:: Material for this task ::

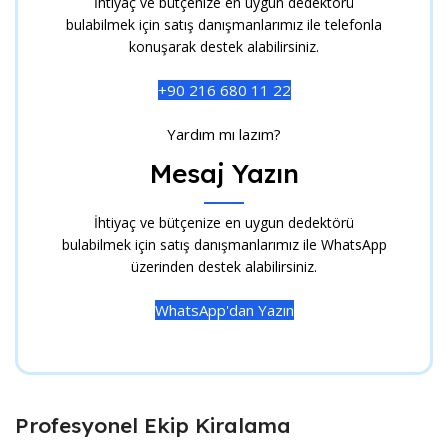
İhtiyaç ve bütçenize en uygun dedektörü
bulabilmek için satış danışmanlarımız ile telefonla
konuşarak destek alabilirsiniz.
+90 216 680 11 22
Yardım mı lazım?
Mesaj Yazın
İhtiyaç ve bütçenize en uygun dedektörü
bulabilmek için satış danışmanlarımız ile WhatsApp
üzerinden destek alabilirsiniz.
WhatsApp'dan Yazın
Profesyonel Ekip Kiralama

:::

- **Requirement**: Make an exact copy of each line, beginning at the one containing "Yardım mı lazım?" and ending with the last line of the data, and of no other line.

- **Finished exercise**:
Yardım mı lazım?
Mesaj Yazın
İhtiyaç ve bütçenize en uygun dedektörü
bulabilmek için satış danışmanlarımız ile WhatsApp
üzerinden destek alabilirsiniz.
WhatsApp'dan Yazın
Profesyonel Ekip Kiralama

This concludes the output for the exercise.